- EXTRAIT FOURNI
^^^^^^^^
Il est alors arrivé ce que nous avons toujours annoncé.

Que disons-nous en effet sans cesse depuis bientôt deux ans dans Peuples noirs - Peuples africains ? Que les dictatures francophiles d'Afrique noire sont extrêmement fragiles, malgré les apparences; qu'elles se nourrissent du silence des media occidentaux complices ou dédaigneux, et de celui des organisations humanitaires françaises confites en chauvinisme; qu'elles sont combattues avec acharnement par les populations qui les exècrent, quoi qu'on dise à Paris de leur stabilité; de sorte que si elles étaient jamais dénoncées par une voix autorisée, autrement dit si l'attention du monde était un jour attirée sur leurs exactions et sur le combat que mènent contre elles nos malheureuses populations dans l'indifférence de la planète et le désespoir des militants africains, non seulement ces dictatures somme toute très frustes n'y survivraient pas, mais la domination de leur commanditaire, l'impérialisme français en voie de déchéance, y trouverait les prémisses de sa déconfiture finale, que nous appelons de nos vœux, de même que nous souhaitons ardemment la ruine de tous les systèmes politico-culturels inhumains, qu'ils soient du nord ou du sud, de l'est ou de l'ouest, blancs, noirs ou jaunes.

Cela n'a pas traîné les prétendues révélations d'Amnesty International ont produit l'effet d'un coup de baguette magique. Encouragées enfin par l'intérêt, un peu tardif il est vrai, de l'opinion internationale, les populations [PAGE 6] ont redoublé de témérité et d'acharnement dans leur lutte contre le petit Néron alcoolique téléguidé de Paris par Journiac, obligeant Giscard à intervenir pour conjurer le risque, mortel pour l'impérialisme français, du triomphe d'une insurrection populaire.

Car, à l'heure où nous écrivons ces lignes, il s'agit bien, et personne ne s'en cache plus au sein du gouvernement français, il s'agit bien d'empêcher que, dans leur élan, les masses africaines s'emparent à la fin du pouvoir, se l'approprient définitivement, le transforment en instrument de leur progrès, de leur bien-être, de leur bonheur.

Bien entendu, il n'est question dans les media plus que jamais aux ordres du pouvoir que de maintien de l'ordre à Bangui. Quel ordre ?
^^^^^^^^
Données d'estimation de pose
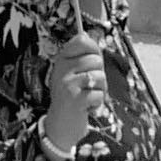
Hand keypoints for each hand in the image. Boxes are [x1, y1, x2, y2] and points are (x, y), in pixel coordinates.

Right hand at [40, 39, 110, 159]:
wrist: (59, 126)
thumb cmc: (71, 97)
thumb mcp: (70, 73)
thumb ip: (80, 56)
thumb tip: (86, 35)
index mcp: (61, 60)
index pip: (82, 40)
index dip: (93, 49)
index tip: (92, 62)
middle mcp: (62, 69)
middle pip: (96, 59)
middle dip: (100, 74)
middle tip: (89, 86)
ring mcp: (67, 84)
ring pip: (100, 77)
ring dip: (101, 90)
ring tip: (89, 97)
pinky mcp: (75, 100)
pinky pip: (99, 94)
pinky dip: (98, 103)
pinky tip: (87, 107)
^^^^^^^^
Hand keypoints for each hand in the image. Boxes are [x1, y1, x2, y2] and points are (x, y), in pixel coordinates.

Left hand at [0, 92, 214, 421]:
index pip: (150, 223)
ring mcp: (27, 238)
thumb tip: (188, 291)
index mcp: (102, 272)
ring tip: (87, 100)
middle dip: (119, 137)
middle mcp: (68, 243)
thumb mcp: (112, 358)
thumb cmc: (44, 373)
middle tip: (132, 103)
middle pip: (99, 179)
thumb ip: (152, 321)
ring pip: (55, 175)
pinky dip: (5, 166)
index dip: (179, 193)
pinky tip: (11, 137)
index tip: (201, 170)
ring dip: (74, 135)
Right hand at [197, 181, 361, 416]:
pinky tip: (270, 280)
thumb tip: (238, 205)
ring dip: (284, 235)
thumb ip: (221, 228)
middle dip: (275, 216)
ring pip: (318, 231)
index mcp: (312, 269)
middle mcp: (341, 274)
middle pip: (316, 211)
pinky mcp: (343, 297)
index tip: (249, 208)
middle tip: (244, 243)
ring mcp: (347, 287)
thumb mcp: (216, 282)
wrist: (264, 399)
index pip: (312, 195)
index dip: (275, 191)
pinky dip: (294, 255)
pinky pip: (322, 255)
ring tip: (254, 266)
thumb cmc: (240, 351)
^^^^^^^^
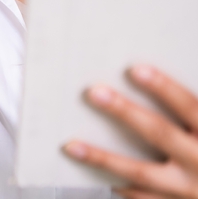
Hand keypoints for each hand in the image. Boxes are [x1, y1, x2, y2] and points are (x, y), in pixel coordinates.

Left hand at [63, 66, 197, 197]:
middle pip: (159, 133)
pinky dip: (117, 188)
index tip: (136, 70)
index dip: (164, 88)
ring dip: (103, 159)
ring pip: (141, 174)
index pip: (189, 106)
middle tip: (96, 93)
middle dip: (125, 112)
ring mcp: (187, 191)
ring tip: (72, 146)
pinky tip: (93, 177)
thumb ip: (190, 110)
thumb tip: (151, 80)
^^^^^^^^
- CONSIGNE
Recopiez tel quel le passage de l'extrait fourni qui va de « Cela n'a pas » jusqu'à « de leur bonheur. » inclus. Les enregistrements forment un matériau à part, sans rapport avec l'extrait fourni.

- RÉPONSE
Cela n'a pas traîné les prétendues révélations d'Amnesty International ont produit l'effet d'un coup de baguette magique. Encouragées enfin par l'intérêt, un peu tardif il est vrai, de l'opinion internationale, les populations [PAGE 6] ont redoublé de témérité et d'acharnement dans leur lutte contre le petit Néron alcoolique téléguidé de Paris par Journiac, obligeant Giscard à intervenir pour conjurer le risque, mortel pour l'impérialisme français, du triomphe d'une insurrection populaire.

Car, à l'heure où nous écrivons ces lignes, il s'agit bien, et personne ne s'en cache plus au sein du gouvernement français, il s'agit bien d'empêcher que, dans leur élan, les masses africaines s'emparent à la fin du pouvoir, se l'approprient définitivement, le transforment en instrument de leur progrès, de leur bien-être, de leur bonheur.